Bu güçlü yukarı trend, altına yönelik talebin artmasında önemli bir etken oldu. Kuşkusuz altının bankaların ilgi alanına girmesinde Türk Lirası zorunlu karşılıklar için tesis edilen altın oranının yüzde 10'dan yüzde 20'ye yükseltilmesinin büyük payı var.
Son 3 yıla baktığımızda altının bankacılık sistemine girmesinden hem bankacılar hem de yatırımcıların kazançlı çıktığı görülüyor. Altına dayalı mevduat ürünlerinde değer artışı sayesinde kazanılan gelirden vergi kesintisi yok. Altın bankacılığı sayesinde saklama riski ve alım satım arasındaki yüksek maliyet farkı ortadan kalktı. İnternet ve ATM gibi bankacılık kanallarından kaydi olarak altına yatırım yapılabiliyor.
DOLAR BAZINDA AZALDI
Bankacılık sektörünün kıymetli maden hesaplarının tamamı altın mevduatından oluşuyor. Aralık 2013 itibarıyla sektörün kıymetli maden depo hesapları toplamı 10.3 milyar ABD Doları tutarındadır.
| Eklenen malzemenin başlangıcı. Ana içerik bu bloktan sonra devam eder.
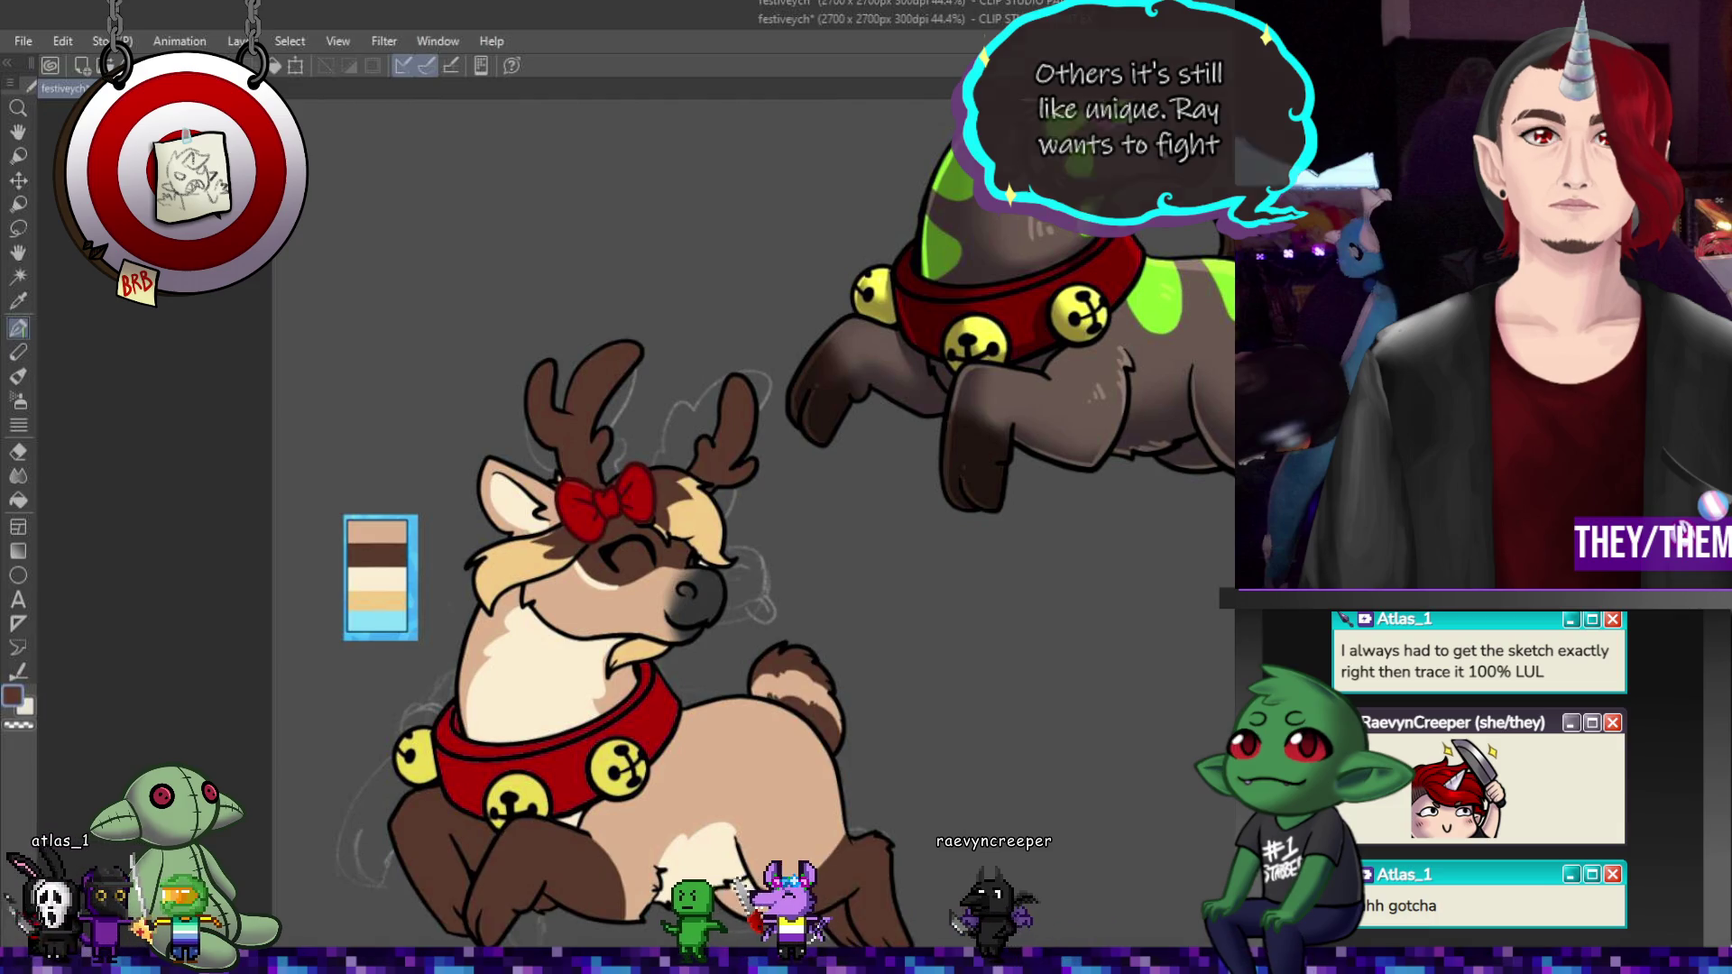
pyautogui.press('ctrl+z')
pyautogui.press('ctrl+y')
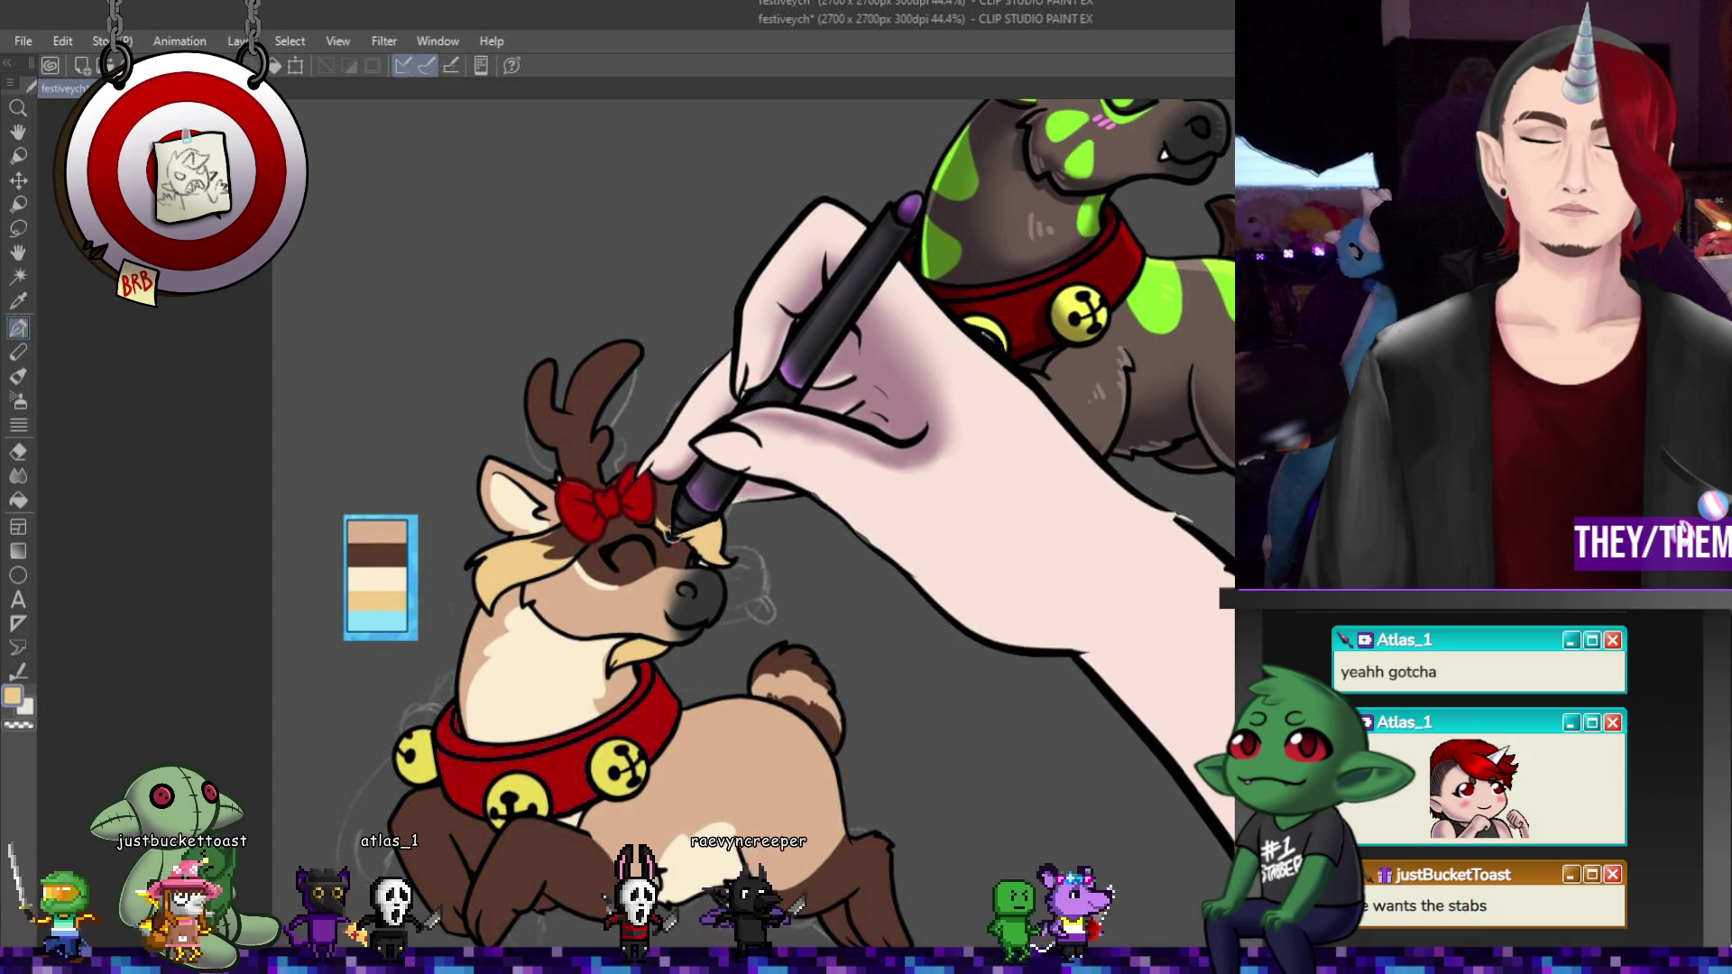
# - Zoom into the head and sample the tan forehead fur, then dark brown near the ear
pyautogui.keyDown('alt'); pyautogui.click(652, 512); pyautogui.keyUp('alt')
2011 yılında çok ciddi artış gösteren kıymetli maden depo hesaplarının artış hızında 2012 yılında bir yavaşlama gözleniyor. Altın fiyatlarının düşmeye başlamasıyla, 2013 yılının ilk çeyreğinden sonra kıymetli maden depoları ABD Doları bazında azalmaya başladı. Gram bazında altın depo hesapları 2013 yılının Aralık ayında 19.4 ton azalmasına karşın, ABD Doları bazında altın ons fiyatlarının yüzde 9.2 oranında azaldığı 2013'ün 4'üncü çeyreğinde, 2.1 ton (% 0.8) artarak 256.1 ton düzeyinde gerçekleşti. Ancak yılın ilk 3 ayında kıymetli maden depo hesaplarının artması bekleniyor.
5 BİN TON ALTIN VAR
Türkiye'de yaklaşık 21 bankadan altın bankacılığı hizmeti alınabiliyor. Altın bankacılığı ürünleri kapsamında yatırım ürünleri yanında kuyumculara altın kredileri ve altın paket sigorta hizmetleri sağlanıyor. Halen yastık altında yüksek miktarda altının olduğu tahmin ediliyor. İstanbul Altın Rafinerisi (İAR) Başkanı Özcan Halaç'ın açıklamasına göre, yastık altında 210 milyar dolar değerinde 5 bin ton altın bulunuyor.
Önümüzdeki yıllarda bu rakamın önemli kısmının bankalara yatırılması bekleniyor.